» **Work to complete**
Recast each line of the data below as a Markdown table with the columns "Row" and "Line," skipping blank lines and leaving out the pictures.

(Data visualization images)
________________________

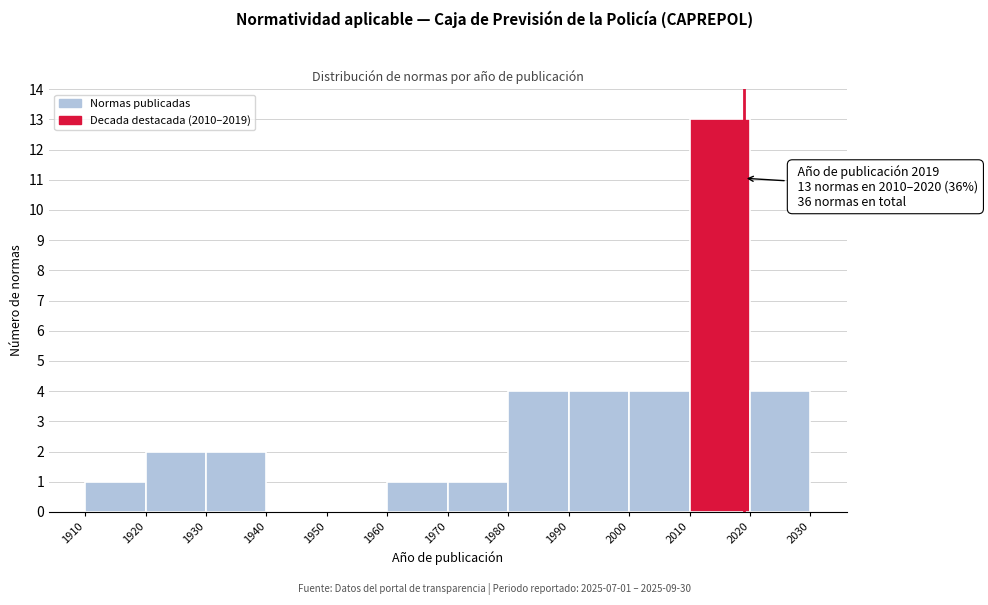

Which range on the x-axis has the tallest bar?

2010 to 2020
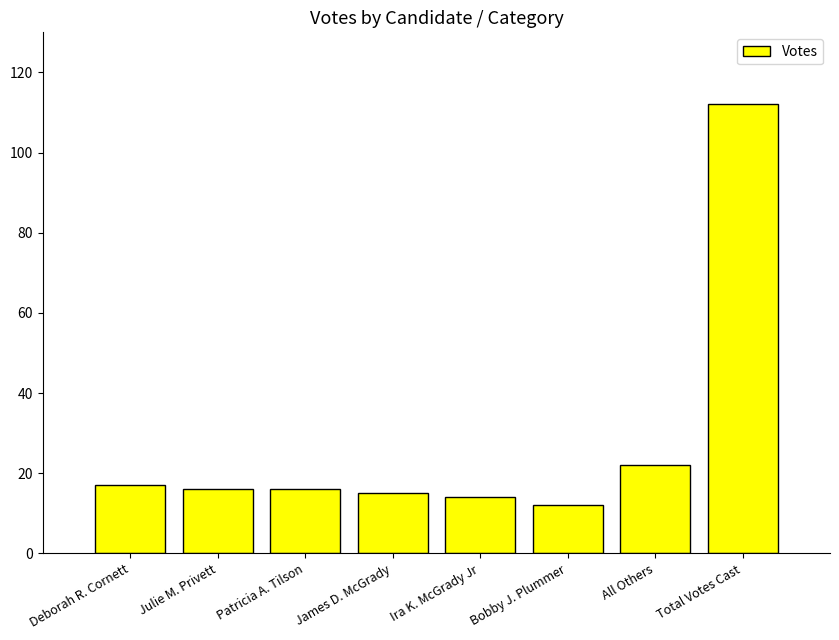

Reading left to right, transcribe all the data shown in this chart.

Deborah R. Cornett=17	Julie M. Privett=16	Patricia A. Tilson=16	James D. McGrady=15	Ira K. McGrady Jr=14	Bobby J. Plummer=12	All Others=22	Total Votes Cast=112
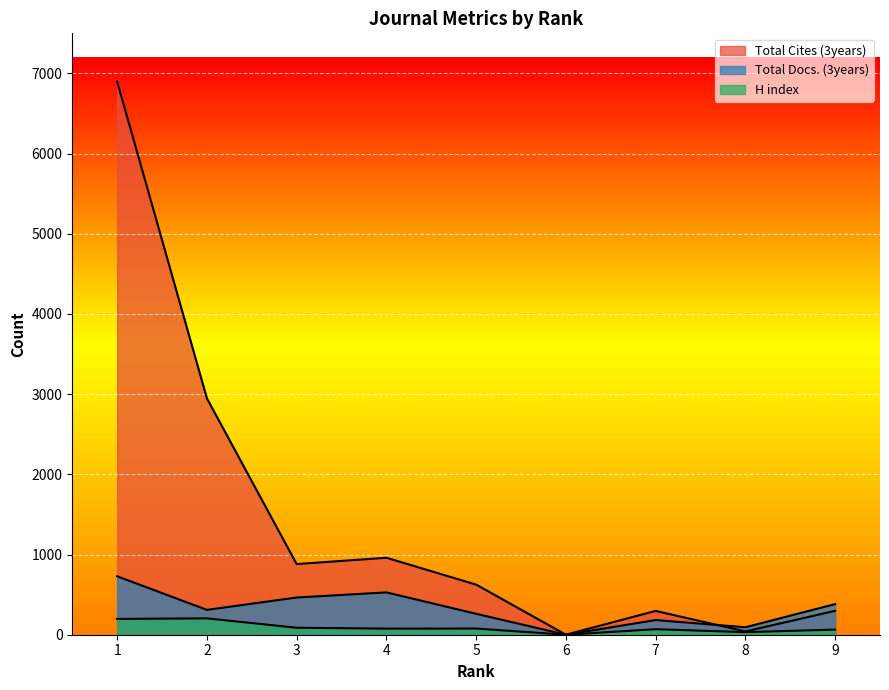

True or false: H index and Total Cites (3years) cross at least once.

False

________________________

» **Response**
| Row | Line |
|---|---|
| 1 | Which range on the x-axis has the tallest bar? |
| 2 | 2010 to 2020 |
| 3 | Reading left to right, transcribe all the data shown in this chart. |
| 4 | Deborah R. Cornett=17	Julie M. Privett=16	Patricia A. Tilson=16	James D. McGrady=15	Ira K. McGrady Jr=14	Bobby J. Plummer=12	All Others=22	Total Votes Cast=112 |
| 5 | True or false: H index and Total Cites (3years) cross at least once. |
| 6 | False |